Local and global gravitational aspects of domain wall space-times
Mirjam Cvetič, Stephen Griffies, Harald H. Soleng
TL;DR
The paper addresses how eternal vacuum domain walls between vacua with non-positive cosmological constants influence local and global gravity. It develops a comoving-wall metric framework, applies Israel’s thin-wall formalism, and classifies walls into extreme, non-extreme, and ultra-extreme by the surface density σ, linking each class to distinct interior/exterior geometries (M_4, AdS_4, and dS_4) and to their global causal structures. Tolman mass analysis shows that extreme walls have zero total gravitational mass per area when balanced by AdS_4 regions, supporting a positive-mass protection conjecture that forbids exterior observers from encountering negative-mass objects. The global space-times exhibit causal features akin to black holes, including Cauchy horizons and lattice extensions that avoid singularities, with extensions across horizons allowing well-posed Cauchy problems in AdS_4/M_4 mosaics.
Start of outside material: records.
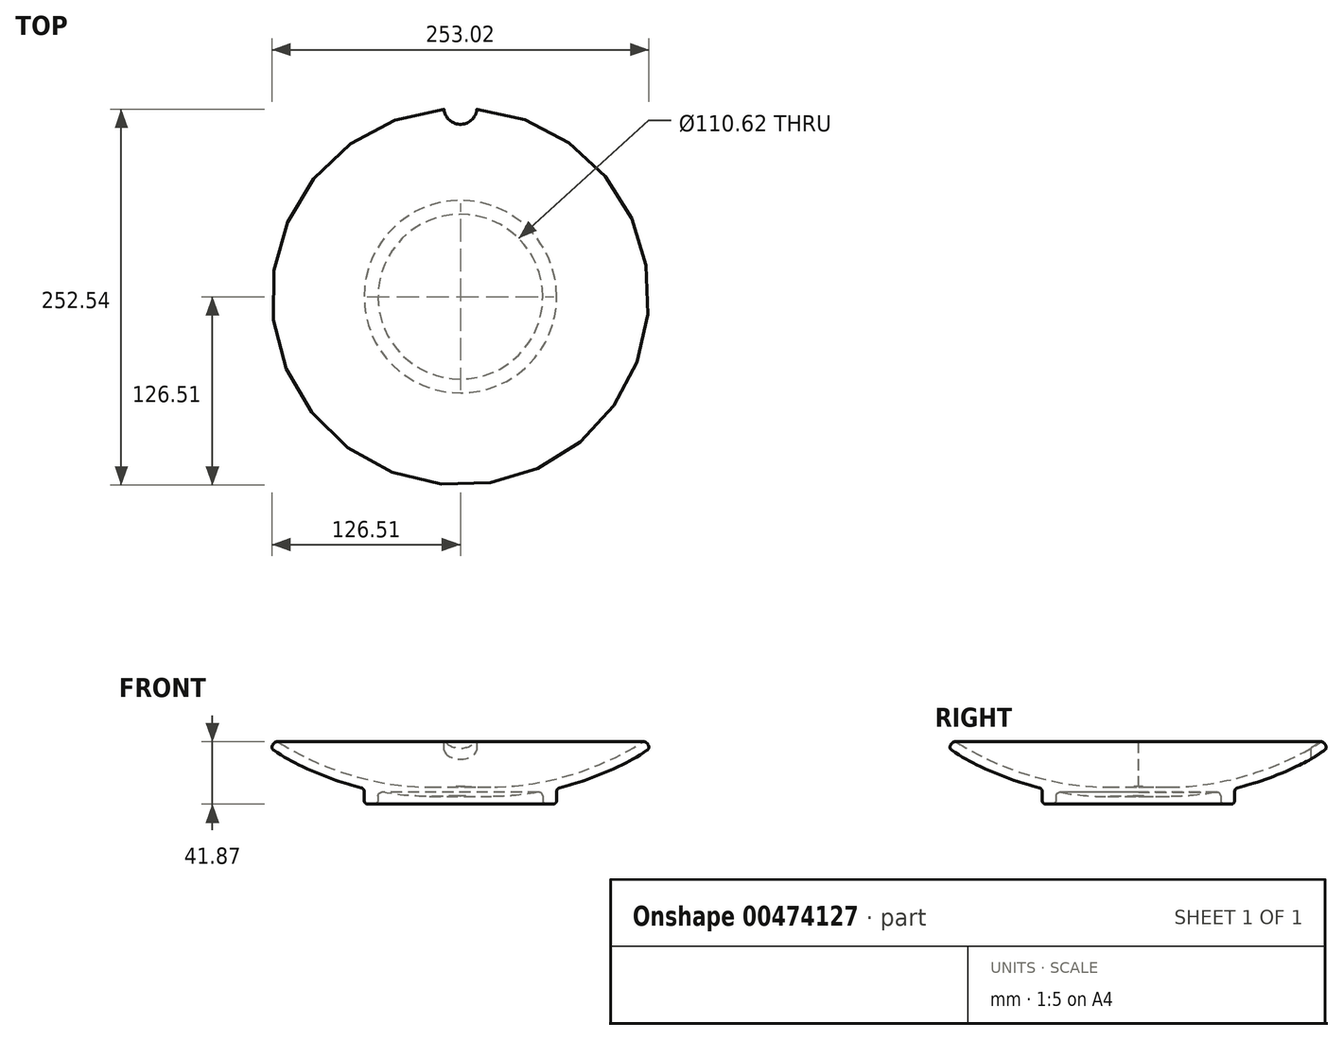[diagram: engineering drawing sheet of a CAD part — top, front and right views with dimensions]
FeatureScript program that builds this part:
annotation { "Feature Type Name" : "Feature", "Feature Type Description" : "" }
export const myFeature = defineFeature(function(context is Context, id is Id, definition is map)
    precondition{}
    {
        {
            var Q0;
            Q0=qCreatedBy(makeId("Front.planeOp"),FACE);
            var sketch = newSketch(context, id + "F0", { "sketchPlane" : qUnion([Q0])});
            skLineSegment(sketch, "E0", {"start": v(0, 0) * mm, "end": v(0, 6.35) * mm});
            skFitSpline(sketch, "E1", {"points": [v(0, 6.35) * mm, v(29.25, 6.35) * mm, v(74.57, 14.45) * mm, v(112.06, 30.1) * mm, v(124, 37.52) * mm], "startDerivative": vector(113.32, 2.1) * mm, "endDerivative": vector(60.26, 39.39) * mm});
            skFitSpline(sketch, "E2.0", {"points": [v(0.12, 0) * mm, v(2.37, 0.04) * mm, v(6.96, 0.02) * mm, v(13.03, -0.13) * mm, v(18.15, -0.2) * mm, v(22.14, -0.21) * mm, v(25.6, -0.15) * mm, v(28.45, -0.05) * mm, v(31.37, 0.1) * mm, v(35.1, 0.36) * mm, v(41.26, 0.95) * mm, v(49.22, 2.02) * mm, v(57.42, 3.53) * mm, v(64.05, 5.01) * mm, v(69.04, 6.26) * mm, v(74.03, 7.64) * mm, v(79, 9.16) * mm, v(83.89, 10.8) * mm, v(90.26, 13.12) * mm, v(97.88, 16.18) * mm, v(104.8, 19.3) * mm, v(109.78, 21.73) * mm, v(113.21, 23.5) * mm, v(116.3, 25.19) * mm, v(119.04, 26.78) * mm, v(121.46, 28.27) * mm, v(123.65, 29.68) * mm, v(125.64, 31) * mm, v(126.88, 31.81) * mm, v(127.48, 32.2) * mm]});
            skLineSegment(sketch, "E3", {"start": v(124, 37.52) * mm, "end": v(127.48, 32.2) * mm});
            skLineSegment(sketch, "E4", {"start": v(0, 0) * mm, "end": v(0.23, 0) * mm});
            skSolve(sketch);
        }
        {
            var Q0;
            Q0=makeQuery(id+"F0.imprint","IMPRINT",FACE,{"disambiguationData":[TD([[makeQuery(id+"F0.imprint","IMPRINT",EDGE,{"derivedFrom":sQuery(id+"F0.wireOp",EDGE,"E0")}),-1.0]])]});
            var Q1;
            Q1=sQuery(id+"F0.wireOp",EDGE,"E0");
            revolve(context, id + "F1", {"entities" : qUnion([Q0]), "axis" : qUnion([Q1]), "revolveType" : RevolveType.FULL});
        }
        {
            var Q0;
            Q0=qCreatedBy(makeId("Top.planeOp"),FACE);
            var sketch = newSketch(context, id + "F2", { "sketchPlane" : qUnion([Q0])});
            skCircle(sketch, "E5", {"center": v(0, 126.96) * mm, "radius": 11.13 * mm});
            skSolve(sketch);
        }
        {
            var Q0;
            Q0=makeQuery(id+"F2.imprint","IMPRINT",FACE,{"disambiguationData":[TD([[makeQuery(id+"F2.imprint","IMPRINT",EDGE,{"derivedFrom":sQuery(id+"F2.wireOp",EDGE,"E5")}),1.0]])]});
            extrude(context, id + "F3", {"entities" : qUnion([Q0]), "operationType" : NewBodyOperationType.REMOVE, "depth" : 87.88 * mm});
        }
        {
            var Q0;
            Q0=qCreatedBy(makeId("Top.planeOp"),FACE);
            var sketch = newSketch(context, id + "F4", { "sketchPlane" : qUnion([Q0])});
            skCircle(sketch, "E6", {"center": v(0, 0) * mm, "radius": 64.66 * mm});
            skCircle(sketch, "E7", {"center": v(0, 0) * mm, "radius": 55.31 * mm});
            skSolve(sketch);
        }
        {
            var Q0;
            Q0 = qSketchRegion(id + "F4", true);
            extrude(context, id + "F5", {"entities" : qUnion([Q0]), "operationType" : NewBodyOperationType.ADD, "endBound" : BoundingType.SYMMETRIC, "depth" : 10.67 * mm});
        }
        {
            var Q0;
            Q0=makeQuery(id+"F5.opExtrude","CAP_EDGE",EDGE,{"disambiguationData":[OSD([sQuery(id+"F4.wireOp",EDGE,"E6")])],"isStart":true});
            var Q1;
            Q1=makeQuery(id+"F5.boolean.opBoolean","INTERSECT",EDGE,{"derivedFrom":[makeQuery(id+"F1.opRevolve","SWEPT_FACE",FACE,{"disambiguationData":[OSD([sQuery(id+"F0.wireOp",EDGE,"E2.0")])]}),makeQuery(id+"F5.opExtrude","SWEPT_FACE",FACE,{"disambiguationData":[OSD([sQuery(id+"F4.wireOp",EDGE,"E6")])]})]});
            var Q2;
            Q2=makeQuery(id+"F5.opExtrude","CAP_EDGE",EDGE,{"disambiguationData":[OSD([sQuery(id+"F4.wireOp",EDGE,"E7")])],"isStart":true});
            var Q3;
            Q3=makeQuery(id+"F5.boolean.opBoolean","INTERSECT",EDGE,{"derivedFrom":[makeQuery(id+"F1.opRevolve","SWEPT_FACE",FACE,{"disambiguationData":[OSD([sQuery(id+"F0.wireOp",EDGE,"E2.0")])]}),makeQuery(id+"F5.opExtrude","SWEPT_FACE",FACE,{"disambiguationData":[OSD([sQuery(id+"F4.wireOp",EDGE,"E7")])]})]});
            var Q4;
            Q4=makeQuery(id+"F1.opRevolve","SWEPT_EDGE",EDGE,{"disambiguationData":[OSD([sQuery(id+"F0.wireOp",EDGE,"E2.0"),sQuery(id+"F0.wireOp",EDGE,"E3")])]});
            var Q5;
            Q5=makeQuery(id+"F1.opRevolve","SWEPT_EDGE",EDGE,{"disambiguationData":[OSD([sQuery(id+"F0.wireOp",EDGE,"E1"),sQuery(id+"F0.wireOp",EDGE,"E3")])]});
            fillet(context, id + "F6", {"entities" : qUnion([Q0, Q1, Q2, Q3, Q4, Q5]), "radius" : 2.54 * mm, "tangentPropagation" : true, "allowEdgeOverflow" : false});
        }
    });
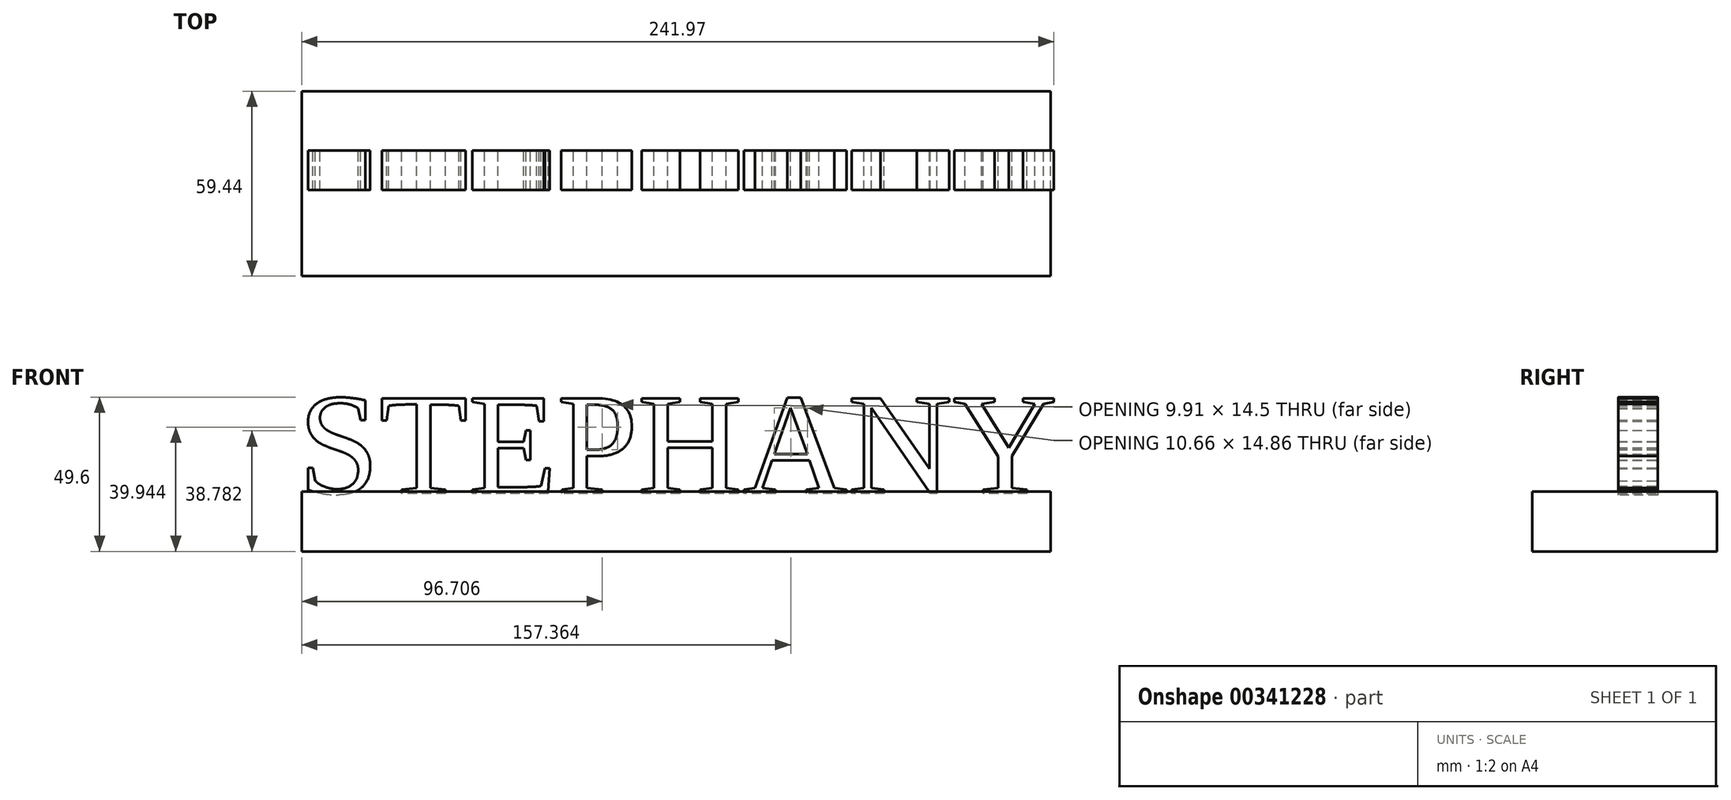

The work connects these idealized solutions to physical domain walls in cosmology, highlighting implications for vacuum decay, supersymmetry, and gravitational shielding, while underscoring their value as a didactic model for GR concepts.
Abstract
Local and global gravitational effects induced by eternal vacuum domain walls are studied. We concentrate on thin walls between non-equal and non-positive cosmological constants on each side of the wall. These vacuum domain walls fall in three classes depending on the value of their energy density $σ$: (1)\ extreme walls with $σ= σ_{\text{ext}}$ are planar, static walls corresponding to supersymmetric configurations, (2)\ non-extreme walls with $σ= σ_{\text{non}} > σ_{\text{ext}}$ correspond to expanding bubbles with observers on either side of the wall being {\em inside\/} the bubble, and (3)\ ultra-extreme walls with $σ= σ_{\text{ultra}} < σ_{\text{ext}}$ represent the bubbles of false vacuum decay. On the sides with less negative cosmological constant, the extreme, non-extreme, and ultra-extreme walls exhibit no, repulsive, and attractive effective ``gravitational forces,'' respectively. These ``gravitational forces'' are global effects not caused by local curvature. Since the non-extreme wall encloses observers on both sides, the supersymmetric system has the lowest gravitational mass accessable to outside observers. It is conjectured that similar positive mass protection occurs in all physical systems and that no finite negative mass object can exist inside the universe. We also discuss the global space-time structure of these singularity free space-times and point out intriguing analogies with the causal structure of black holes.